Теперь понятно, почему Жирар может поставить рядом героев Сервантеса, Стендаля, Достоевского и Пруста: мышление романиста литературоцентрично, но не в том смысле, в каком о литературности как замкнутой риторичности рассуждал Ролан Барт и его последователи. Все названные романисты позволяют понять друг друга не потому, что думают о создании убедительного образа героя, а потому, что выстраивают литературный опыт, которого хватит и на других героев будущих романов: проблематика такой литературности остается открытой и не исчерпывается риторическими фигурами. «Точки соприкосновения... не объяснимы литературным влиянием», и даже сам писатель, создатель вечных образов, не может вполне осознать, какую именно суть он раскрыл, пока создавал героя. Схема, в которой герой романа сам читает романы, как Дон Кихот — рыцарские повествования, а пушкинская Татьяна — сентиментальную прозу, оказывается ключевой.
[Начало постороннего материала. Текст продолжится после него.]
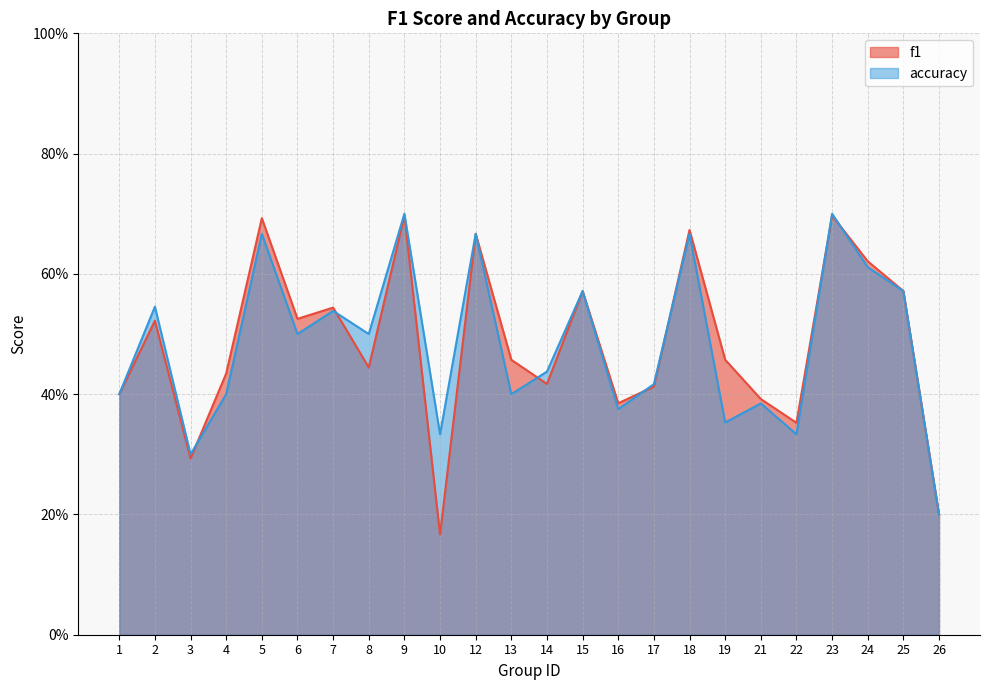

Is the value of accuracy at 10 greater than the value of f1 at 15?

No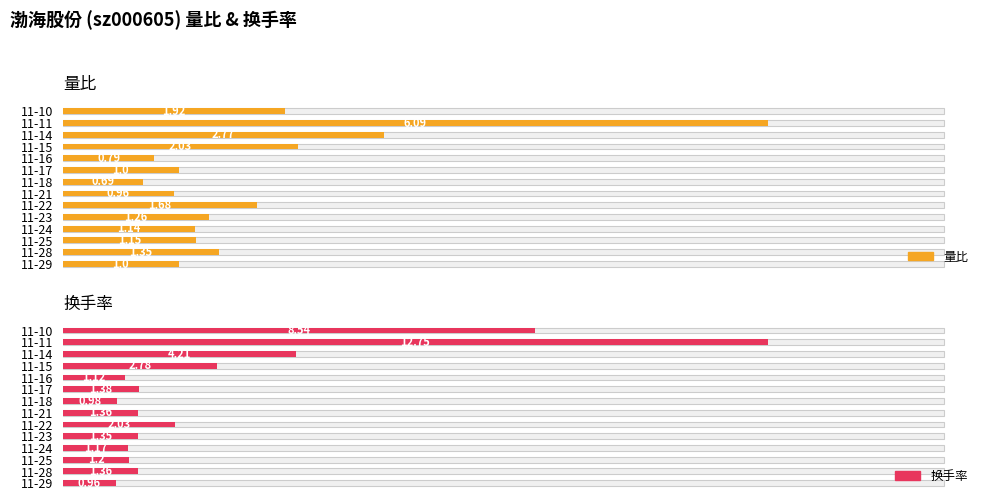

What is the maximum value shown in the chart?

12.8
Ведь читатель, в том числе и герой-читатель, только и может стать субъектом сознания, не нуждающегося в подпорках социально значимой риторики.
Изумительны рассуждения Жирара о Достоевском. Мыслитель утверждает, что говоря о «страшной силе смирения», Достоевский подразумевает романическое творчество, как требующее человека всецело. Жирар замечает, что на Западе Достоевского восприняли сначала просто как глашатая мистической русской души. Но роман Достоевского — «завершение» и «высшая стадия» современного романа. Конфликты, которые опосредованы у других романистов характером и обстоятельствами, в прозе Достоевского разворачиваются во всей масштабности миметического соперничества, так что характеры и обстоятельства остаются лишь симптомами происходящего.
Жирар отвергает как реалистическую критику, усматривающую в романах лишь отражение социальных процессов, так и попытки экзистенциалистов догматизировать автономность героя-романтика. Доходя до тончайшей детализации в анализе самых сложных романов, Жирар говорит о простых вещах, таких как тщеславие, богатство, знатность, власть, успех, понятных даже ребенку, но стоящих за якобы всегда нюансированной и неуловимой психологией романного героя. Снобизм и кокетство, равно как и псевдоаскеза лицемера оказываются вовсе не сложными взрослыми стратегиями, а побочным отработанным продуктом бесконечного взаимного подражания желаниям других людей. Жирар тщательно избегает ловушки «психологии»: его интересует не только индивидуальность постромантического времени, но и социум, производящий такую индивидуальность, как, скажем, бюрократическая система царской России. Поэтому проблема двойника во всех работах Жирара о Достоевском, не исключая эту книгу, это вопрос социальных, а не индивидуальных реакций. Схема внушение — подражание — утрата чувства реальности — паралич способности суждения оказывается объяснением как поведения героя, так и окружающих его социальных процессов. И персонажи Флобера, и персонажи Достоевского, стремясь упрочить индивидуализм, движутся в сторону уподобления друг другу до взаимозаменяемости.
Но нужно заметить, что это не мир патологии, дурной апокалиптики или негативной антропологии. Скорее, по аналогии с «демифологизацией», можно назвать работу Жирара «демистификацией» идолов человеческого сознания и поведения. Оказывается, что за таким предметом желания, как идол, ничего не стоит, и поэтому единственный способ избежать фетишизма и заражения — начать работать со своими желаниями, а не с предметами и представлениями.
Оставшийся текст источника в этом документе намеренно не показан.